On me fit monter au sommet de l’ile et entrer dans le palais du roi, ou je vis Sa Majeste sur un trone environne de personnes de la premiere distinction. Devant le trone etait une grande table couverte de globes, de spheres et d’instruments de mathematiques de toutes espece. Le roi ne prit point garde a moi lorsque j’entrai, quoique la foule qui m’accompagnait fit un tres grand bruit; il etait alors applique a resoudre un probleme, et nous fumes devant lui au moins une heure entiere a attendre que Sa Majeste eut fini son operation. Il avait aupres de lui deux pages qui avaient des vessies a la main, dont l’un, lorsque Sa Majeste eut cesse de travailler, le frappa doucement et respectueusement a la bouche, et l’autre a l’oreille droite. Le roi parut alors comme se reveiller en sursaut, et, jetant les yeux sur moi et sur le monde qui m’entourait, il se rappela ce qu’on lui avait dit de mon arrivee peu de temps auparavant; il me dit quelques mots, et aussitot un jeune homme arme d’une vessie s’approcha de moi et m’en donna sur l’oreille droite; mais je fis signe qu’il etait inutile de prendre cette peine, ce qui donna au roi et a toute la cour une haute idee de mon intelligence. Le roi me fit diverses questions, auxquelles je repondis sans que nous nous entendissions ni l’un ni l’autre. On me conduisit bientot apres dans un appartement ou l’on me servit a diner. Quatre personnes de distinction me firent l’honneur de se mettre a table avec moi; nous eumes deux services, chacun de trois plats. Le premier service etait compose d’une epaule de mouton coupee en triangle equilateral, d’une piece de b?uf sous la forme d’un rhomboide, et d’un boudin sous celle d’une cycloide. Le second service fut deux canards ressemblant a deux violons, des saucisses et des andouilles qui paraissaient comme des flutes et des hautbois, et un foie de veau qui avait l’air d’une harpe. Les pains qu’on nous servit avaient la figure de cones, de cylindres, de parallelogrammes.
Apres le diner, un homme vint a moi de la part du roi, avec une plume, de l’encre et du papier, et me fit entendre par des signes qu’il avait ordre de m’apprendre la langue du pays. Je fus avec lui environ quatre heures, pendant lesquelles j’ecrivis sur deux colonnes un grand nombre de mots avec la traduction vis-a-vis. Il m’apprit aussi plusieurs phrases courtes, dont il me fit connaitre le sens en faisant devant moi ce qu’elles signifiaient. Mon maitre me montra ensuite, dans un de ses livres, la figure du soleil et de la lune, des etoiles, du zodiaque, des tropiques et des cercles polaires, en me disant le nom de tout cela, ainsi que de toutes sortes d’instruments de musique, avec les termes de cet art convenables a chaque instrument Quand il eut fini sa lecon, je composai en mon particulier un tres joli petit dictionnaire de tous les mots que j’avais appris, et, en peu de jours, grace a mon heureuse memoire, je sus passablement la langue laputienne.
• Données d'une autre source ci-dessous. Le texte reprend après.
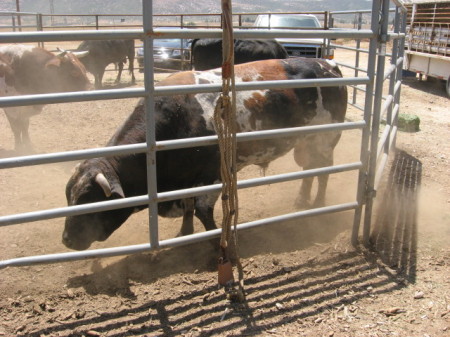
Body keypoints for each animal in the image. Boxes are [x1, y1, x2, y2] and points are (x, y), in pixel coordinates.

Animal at [61, 57, 346, 249]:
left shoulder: (213, 175)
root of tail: (328, 64)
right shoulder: (187, 179)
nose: (66, 240)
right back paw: (302, 200)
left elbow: (202, 210)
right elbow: (189, 207)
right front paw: (185, 232)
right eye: (70, 198)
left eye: (90, 201)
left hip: (325, 139)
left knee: (323, 172)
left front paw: (217, 243)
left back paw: (318, 204)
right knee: (309, 170)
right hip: (308, 143)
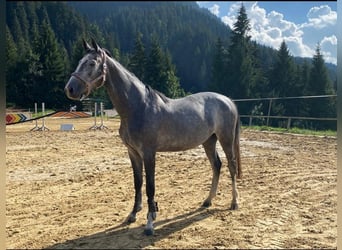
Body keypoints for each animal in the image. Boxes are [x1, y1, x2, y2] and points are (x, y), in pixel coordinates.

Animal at [63, 38, 240, 235]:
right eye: (80, 61)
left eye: (92, 63)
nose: (70, 89)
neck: (139, 106)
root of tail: (227, 100)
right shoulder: (133, 152)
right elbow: (138, 183)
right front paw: (132, 215)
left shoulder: (149, 153)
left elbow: (150, 187)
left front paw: (149, 223)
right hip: (209, 141)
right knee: (217, 165)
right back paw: (207, 201)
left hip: (226, 139)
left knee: (231, 166)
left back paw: (234, 203)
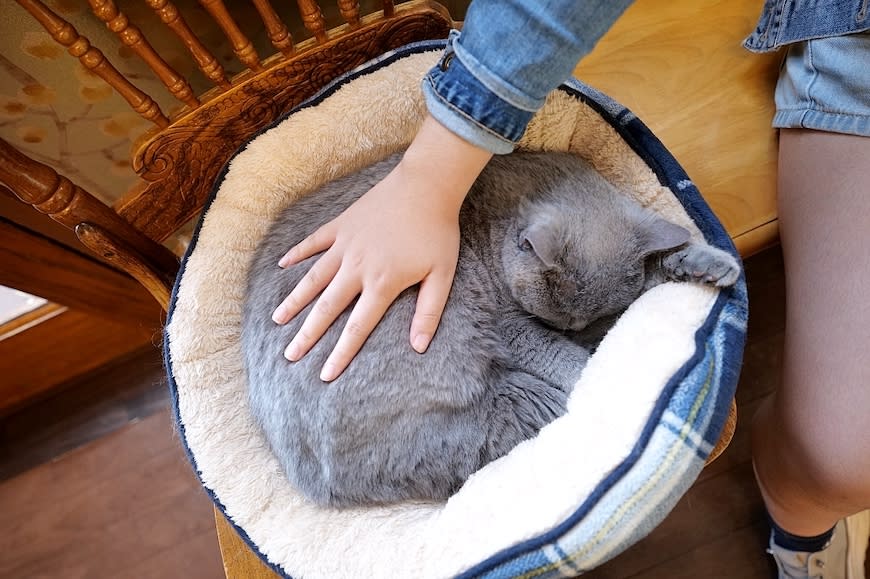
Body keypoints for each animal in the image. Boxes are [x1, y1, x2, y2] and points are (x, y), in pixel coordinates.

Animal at [240, 151, 744, 508]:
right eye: (557, 319)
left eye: (577, 317)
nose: (566, 327)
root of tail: (312, 483)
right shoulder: (515, 329)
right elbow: (567, 356)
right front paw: (598, 366)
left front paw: (710, 264)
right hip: (508, 400)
Un tailleur vint, le lendemain matin, prendre ma mesure. Les tailleurs de ce pays exercent leur metier autrement qu’en Europe. Il prit d’abord la hauteur de mon corps avec un quart de cercle, et puis, avec la regle et le compas, ayant mesure ma grosseur et toute la proportion de mes membres, il fit son calcul sur le papier, et au bout de six jours il m’apporta un habit tres mal fait; il m’en fit excuse, en me disant qu’il avait eu le malheur de se tromper dans ses supputations.
Sa Majeste ordonna ce jour-la qu’on fit avancer son ile vers Lagado, qui est la capitale de son royaume de terre ferme, et ensuite vers certaines villes et villages, pour recevoir les requetes de ses sujets. On jeta pour cela plusieurs ficelles avec des petits plombs au bout, afin que le peuple attachat ses placets a ces ficelles, qu’on tirait ensuite, et qui semblaient en l’air autant de cerfs-volants.